* SHORT EXERCISE *
Convert the lines of every entry below into a JSON list of strings, one string per line, with blank lines left out. Leave the pictures out of your answer.

[begin THE INPUT]

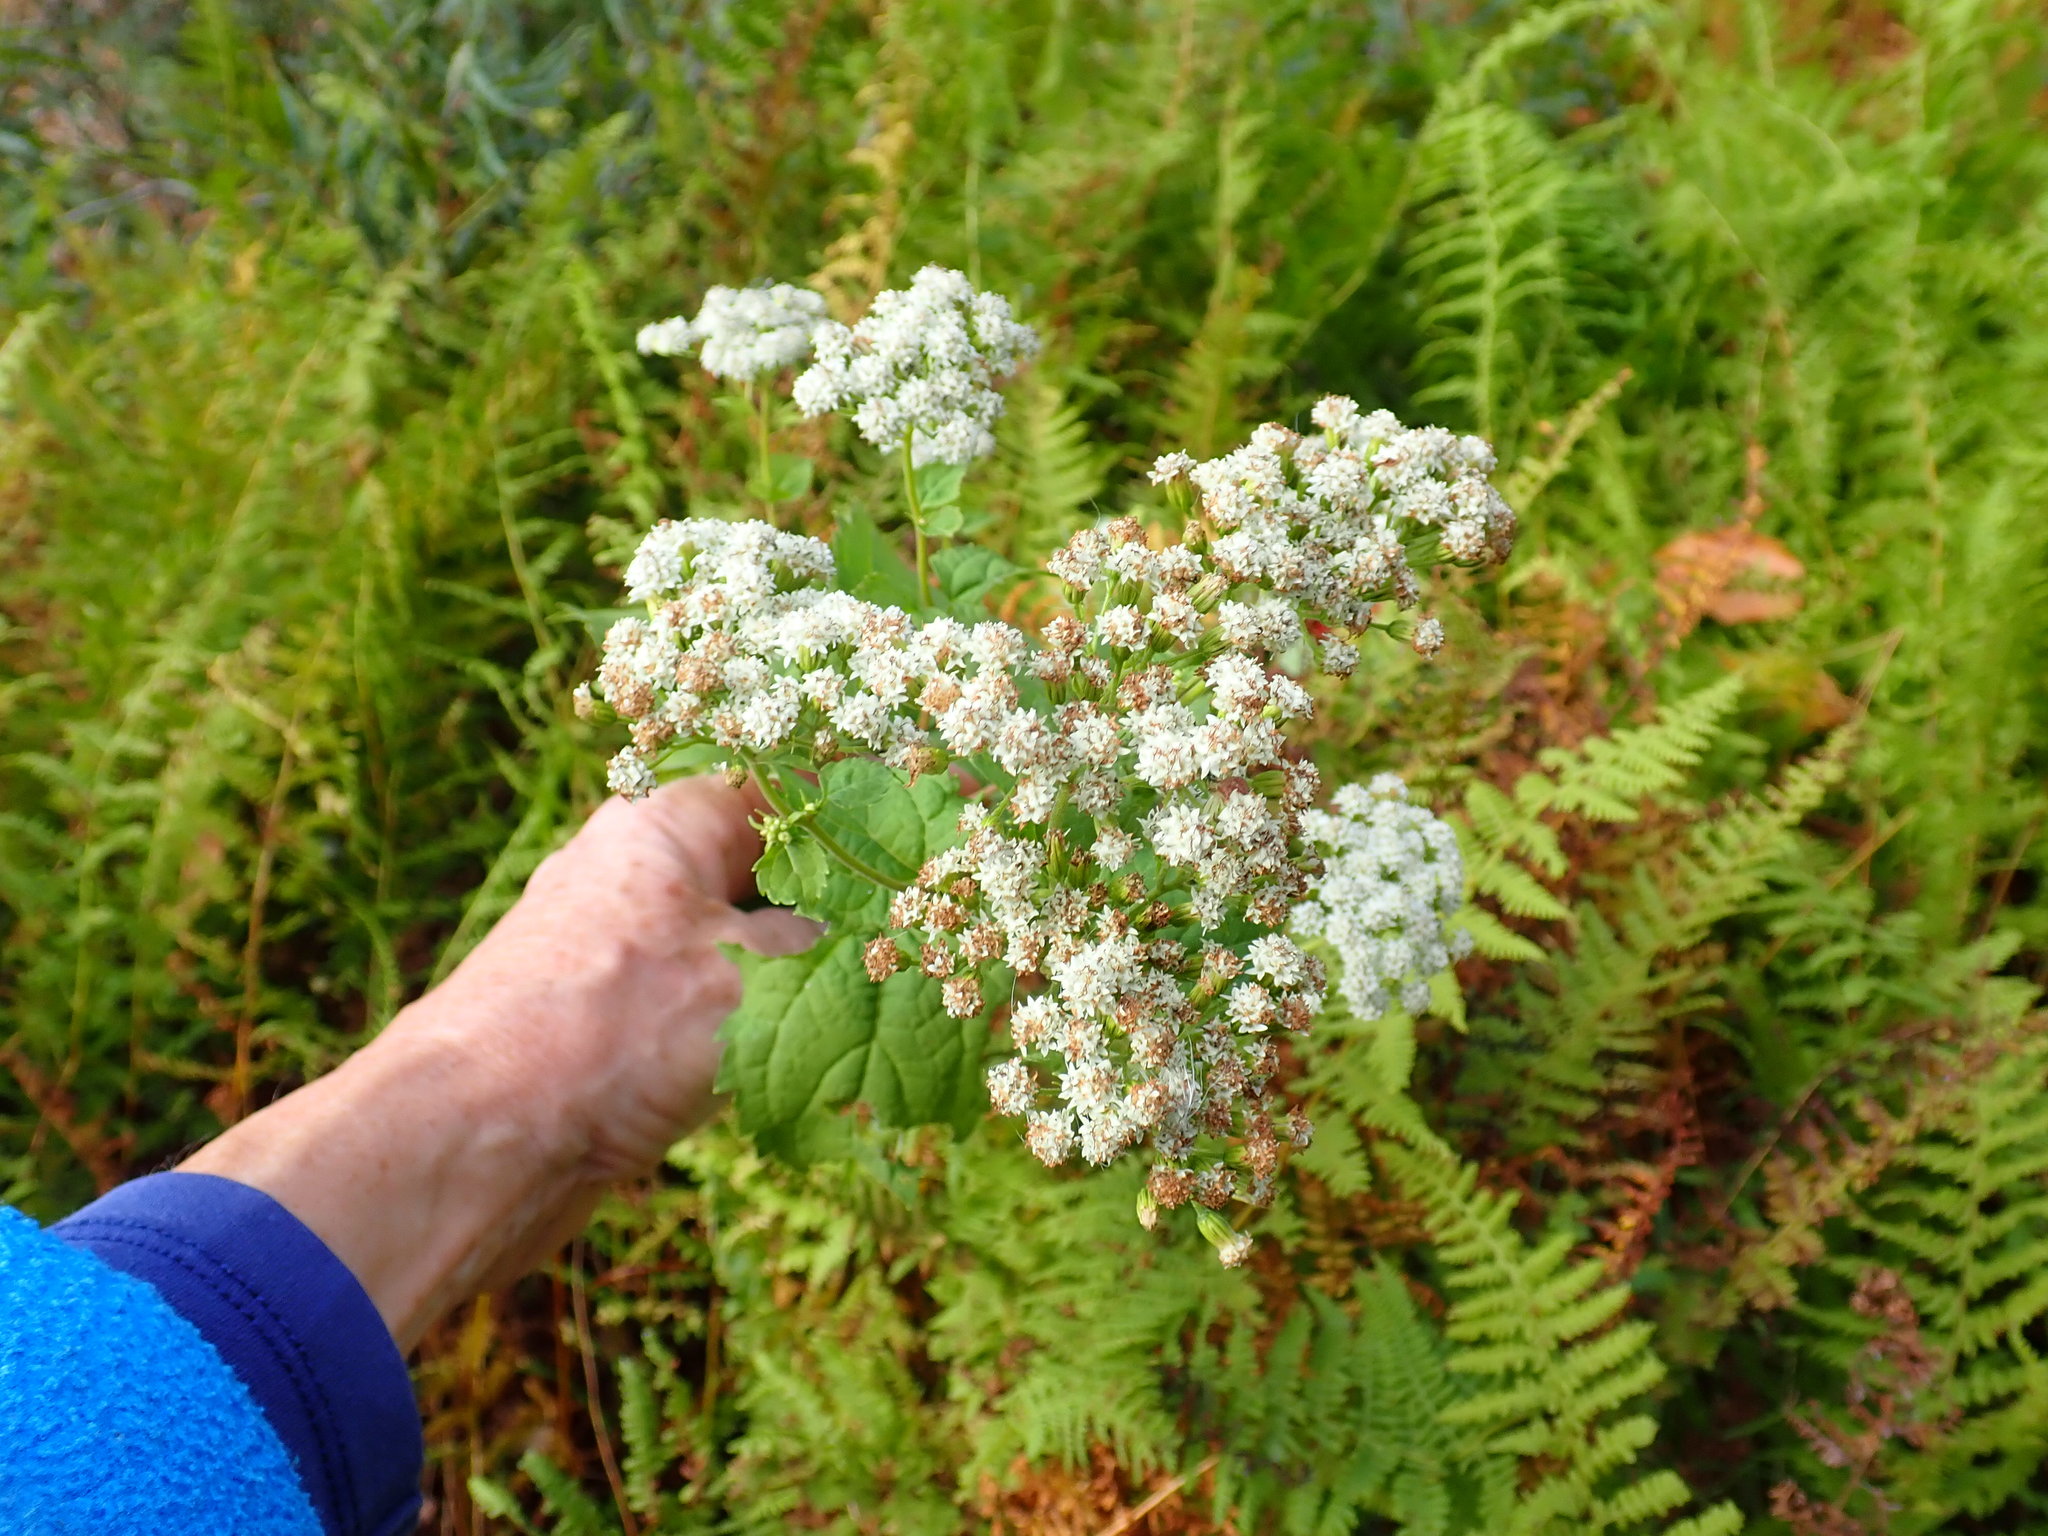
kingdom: Plantae
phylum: Tracheophyta
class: Magnoliopsida
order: Asterales
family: Asteraceae
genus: Ageratina
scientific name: Ageratina altissima
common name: White snakeroot
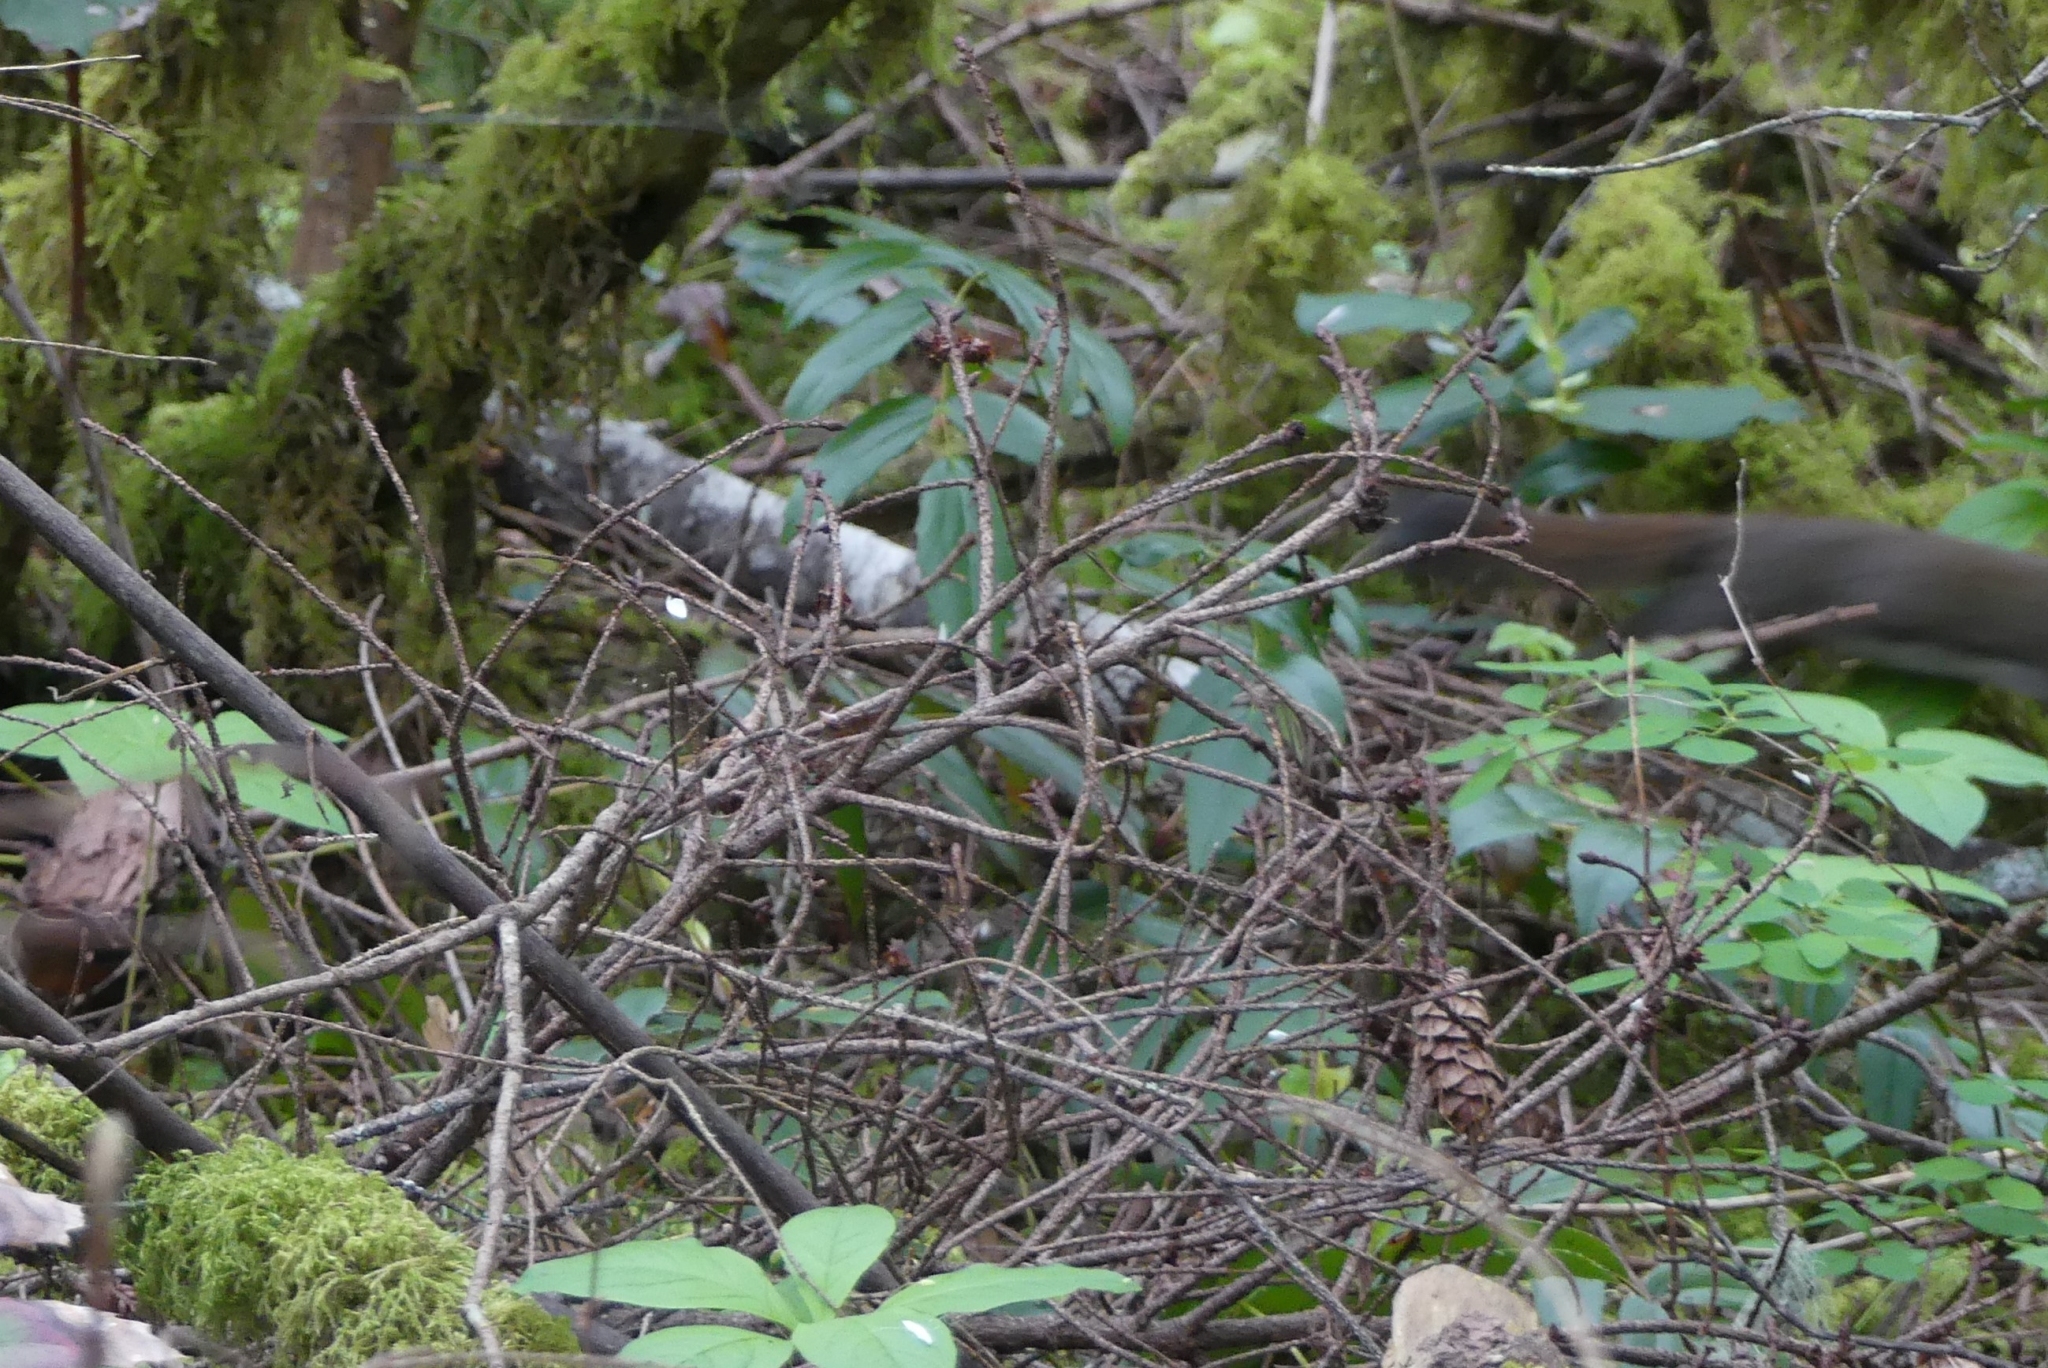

[end THE INPUT]

* IN RESPONSE *
[
  "kingdom: Plantae",
  "phylum: Tracheophyta",
  "class: Magnoliopsida",
  "order: Asterales",
  "family: Asteraceae",
  "genus: Ageratina",
  "scientific name: Ageratina altissima",
  "common name: White snakeroot"
]